Given request: Arrange lines from the listing below as a JSON list of strings, one string per line, skipping any blank lines. Begin at the line that has "scientific name: Campsis radicans" and stop after the line that has "scientific name: Eriogonum rosense".

Collection entries:
..........
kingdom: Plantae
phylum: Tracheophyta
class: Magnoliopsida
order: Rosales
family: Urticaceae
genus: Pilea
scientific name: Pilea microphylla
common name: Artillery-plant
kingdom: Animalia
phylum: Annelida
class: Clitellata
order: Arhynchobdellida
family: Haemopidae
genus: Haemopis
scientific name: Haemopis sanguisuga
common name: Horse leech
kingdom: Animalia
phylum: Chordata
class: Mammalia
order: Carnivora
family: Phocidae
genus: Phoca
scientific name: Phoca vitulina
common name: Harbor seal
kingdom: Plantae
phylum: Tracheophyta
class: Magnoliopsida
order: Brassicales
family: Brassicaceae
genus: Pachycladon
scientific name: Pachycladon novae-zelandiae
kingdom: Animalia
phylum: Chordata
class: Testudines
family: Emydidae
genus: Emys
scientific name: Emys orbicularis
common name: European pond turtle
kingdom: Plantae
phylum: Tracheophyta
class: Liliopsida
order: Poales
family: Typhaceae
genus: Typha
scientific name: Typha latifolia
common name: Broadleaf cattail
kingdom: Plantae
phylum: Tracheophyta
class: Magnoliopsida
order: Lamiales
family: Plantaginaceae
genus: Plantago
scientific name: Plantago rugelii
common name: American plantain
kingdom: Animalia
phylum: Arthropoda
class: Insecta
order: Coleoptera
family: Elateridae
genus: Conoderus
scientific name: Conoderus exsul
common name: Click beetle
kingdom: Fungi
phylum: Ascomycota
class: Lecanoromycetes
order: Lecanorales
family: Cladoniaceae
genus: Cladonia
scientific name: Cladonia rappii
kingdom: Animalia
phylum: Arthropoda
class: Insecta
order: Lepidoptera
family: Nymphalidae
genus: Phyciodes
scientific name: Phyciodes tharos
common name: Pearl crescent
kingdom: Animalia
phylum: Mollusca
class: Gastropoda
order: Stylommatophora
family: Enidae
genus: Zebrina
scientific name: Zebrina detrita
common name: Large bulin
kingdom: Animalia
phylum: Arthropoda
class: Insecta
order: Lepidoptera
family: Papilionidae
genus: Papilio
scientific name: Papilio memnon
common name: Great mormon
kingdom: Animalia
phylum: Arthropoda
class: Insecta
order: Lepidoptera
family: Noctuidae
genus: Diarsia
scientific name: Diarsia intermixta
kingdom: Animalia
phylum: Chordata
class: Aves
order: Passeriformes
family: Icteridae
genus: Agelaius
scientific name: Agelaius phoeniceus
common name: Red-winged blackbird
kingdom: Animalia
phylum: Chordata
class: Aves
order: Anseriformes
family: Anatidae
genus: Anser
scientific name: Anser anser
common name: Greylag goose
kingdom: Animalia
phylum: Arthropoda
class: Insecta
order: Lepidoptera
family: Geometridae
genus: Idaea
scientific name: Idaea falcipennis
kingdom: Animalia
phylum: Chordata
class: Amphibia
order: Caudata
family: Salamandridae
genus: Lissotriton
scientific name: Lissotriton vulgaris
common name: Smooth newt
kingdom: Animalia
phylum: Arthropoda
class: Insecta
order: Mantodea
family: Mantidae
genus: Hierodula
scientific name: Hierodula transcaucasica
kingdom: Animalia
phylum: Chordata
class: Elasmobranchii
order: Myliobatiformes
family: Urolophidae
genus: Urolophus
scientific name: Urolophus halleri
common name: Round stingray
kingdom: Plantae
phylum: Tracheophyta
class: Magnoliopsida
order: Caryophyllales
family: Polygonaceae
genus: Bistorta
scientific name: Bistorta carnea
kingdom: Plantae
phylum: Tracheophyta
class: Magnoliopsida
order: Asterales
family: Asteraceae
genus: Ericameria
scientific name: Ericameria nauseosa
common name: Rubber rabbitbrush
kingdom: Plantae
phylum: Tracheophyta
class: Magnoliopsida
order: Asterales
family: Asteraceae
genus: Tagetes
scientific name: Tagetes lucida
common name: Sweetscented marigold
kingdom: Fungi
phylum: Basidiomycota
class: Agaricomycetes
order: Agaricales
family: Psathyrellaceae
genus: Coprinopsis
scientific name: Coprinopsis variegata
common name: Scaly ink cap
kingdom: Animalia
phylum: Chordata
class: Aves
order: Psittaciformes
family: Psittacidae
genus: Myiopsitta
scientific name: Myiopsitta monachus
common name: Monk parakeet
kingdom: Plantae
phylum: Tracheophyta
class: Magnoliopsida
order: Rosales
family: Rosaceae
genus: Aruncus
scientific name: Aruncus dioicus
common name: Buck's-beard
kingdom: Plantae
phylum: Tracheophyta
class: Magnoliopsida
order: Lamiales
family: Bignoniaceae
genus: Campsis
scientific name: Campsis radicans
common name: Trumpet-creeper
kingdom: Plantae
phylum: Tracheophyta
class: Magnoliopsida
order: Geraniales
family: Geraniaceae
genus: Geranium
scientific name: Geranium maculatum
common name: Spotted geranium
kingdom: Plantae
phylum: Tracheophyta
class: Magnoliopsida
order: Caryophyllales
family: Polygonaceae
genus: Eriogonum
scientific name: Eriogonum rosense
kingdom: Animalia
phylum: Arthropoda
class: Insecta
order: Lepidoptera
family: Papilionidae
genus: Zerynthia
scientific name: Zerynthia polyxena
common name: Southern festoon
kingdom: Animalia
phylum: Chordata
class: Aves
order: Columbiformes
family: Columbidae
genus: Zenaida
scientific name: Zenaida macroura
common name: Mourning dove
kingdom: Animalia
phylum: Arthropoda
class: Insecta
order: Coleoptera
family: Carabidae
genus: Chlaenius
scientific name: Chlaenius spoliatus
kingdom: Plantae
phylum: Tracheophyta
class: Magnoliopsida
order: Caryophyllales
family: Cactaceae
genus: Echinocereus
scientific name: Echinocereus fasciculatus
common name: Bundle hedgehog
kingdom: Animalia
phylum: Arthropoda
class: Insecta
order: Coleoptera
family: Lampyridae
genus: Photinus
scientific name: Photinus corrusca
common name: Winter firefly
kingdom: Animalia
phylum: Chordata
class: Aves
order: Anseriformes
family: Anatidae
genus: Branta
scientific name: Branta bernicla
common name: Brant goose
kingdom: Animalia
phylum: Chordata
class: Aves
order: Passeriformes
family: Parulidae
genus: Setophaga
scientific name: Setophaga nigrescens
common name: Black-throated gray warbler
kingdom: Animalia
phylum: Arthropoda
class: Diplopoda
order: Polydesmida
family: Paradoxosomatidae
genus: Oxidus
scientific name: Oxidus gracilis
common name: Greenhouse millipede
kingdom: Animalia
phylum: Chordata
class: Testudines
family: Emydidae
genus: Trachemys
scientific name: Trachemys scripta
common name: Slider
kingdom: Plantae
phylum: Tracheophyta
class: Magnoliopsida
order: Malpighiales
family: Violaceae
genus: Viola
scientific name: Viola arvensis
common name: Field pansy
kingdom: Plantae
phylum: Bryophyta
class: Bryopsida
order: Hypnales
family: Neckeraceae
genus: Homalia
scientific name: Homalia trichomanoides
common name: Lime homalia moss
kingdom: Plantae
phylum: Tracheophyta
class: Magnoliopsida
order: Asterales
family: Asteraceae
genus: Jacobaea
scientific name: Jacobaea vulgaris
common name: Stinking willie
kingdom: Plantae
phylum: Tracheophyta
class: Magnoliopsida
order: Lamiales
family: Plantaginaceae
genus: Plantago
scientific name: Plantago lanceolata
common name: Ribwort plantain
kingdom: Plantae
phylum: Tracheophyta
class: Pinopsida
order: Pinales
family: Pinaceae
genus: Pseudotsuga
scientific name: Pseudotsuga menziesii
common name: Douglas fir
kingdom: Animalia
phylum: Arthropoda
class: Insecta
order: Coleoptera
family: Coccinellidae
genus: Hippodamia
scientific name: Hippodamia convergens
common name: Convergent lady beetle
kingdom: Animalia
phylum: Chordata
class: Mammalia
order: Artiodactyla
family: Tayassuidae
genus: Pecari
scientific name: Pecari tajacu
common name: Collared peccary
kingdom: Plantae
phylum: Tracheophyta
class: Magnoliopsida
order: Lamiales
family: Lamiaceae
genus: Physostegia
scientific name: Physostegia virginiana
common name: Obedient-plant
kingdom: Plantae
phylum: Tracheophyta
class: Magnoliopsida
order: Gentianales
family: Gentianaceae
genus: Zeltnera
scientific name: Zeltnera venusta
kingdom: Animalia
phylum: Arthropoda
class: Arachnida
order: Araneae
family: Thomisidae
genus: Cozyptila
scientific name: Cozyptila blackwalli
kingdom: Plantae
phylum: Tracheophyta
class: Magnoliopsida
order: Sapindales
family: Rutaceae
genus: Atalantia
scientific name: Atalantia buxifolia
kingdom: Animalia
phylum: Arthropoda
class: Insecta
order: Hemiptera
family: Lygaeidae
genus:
..........
The result:
[
  "scientific name: Campsis radicans",
  "common name: Trumpet-creeper",
  "kingdom: Plantae",
  "phylum: Tracheophyta",
  "class: Magnoliopsida",
  "order: Geraniales",
  "family: Geraniaceae",
  "genus: Geranium",
  "scientific name: Geranium maculatum",
  "common name: Spotted geranium",
  "kingdom: Plantae",
  "phylum: Tracheophyta",
  "class: Magnoliopsida",
  "order: Caryophyllales",
  "family: Polygonaceae",
  "genus: Eriogonum",
  "scientific name: Eriogonum rosense"
]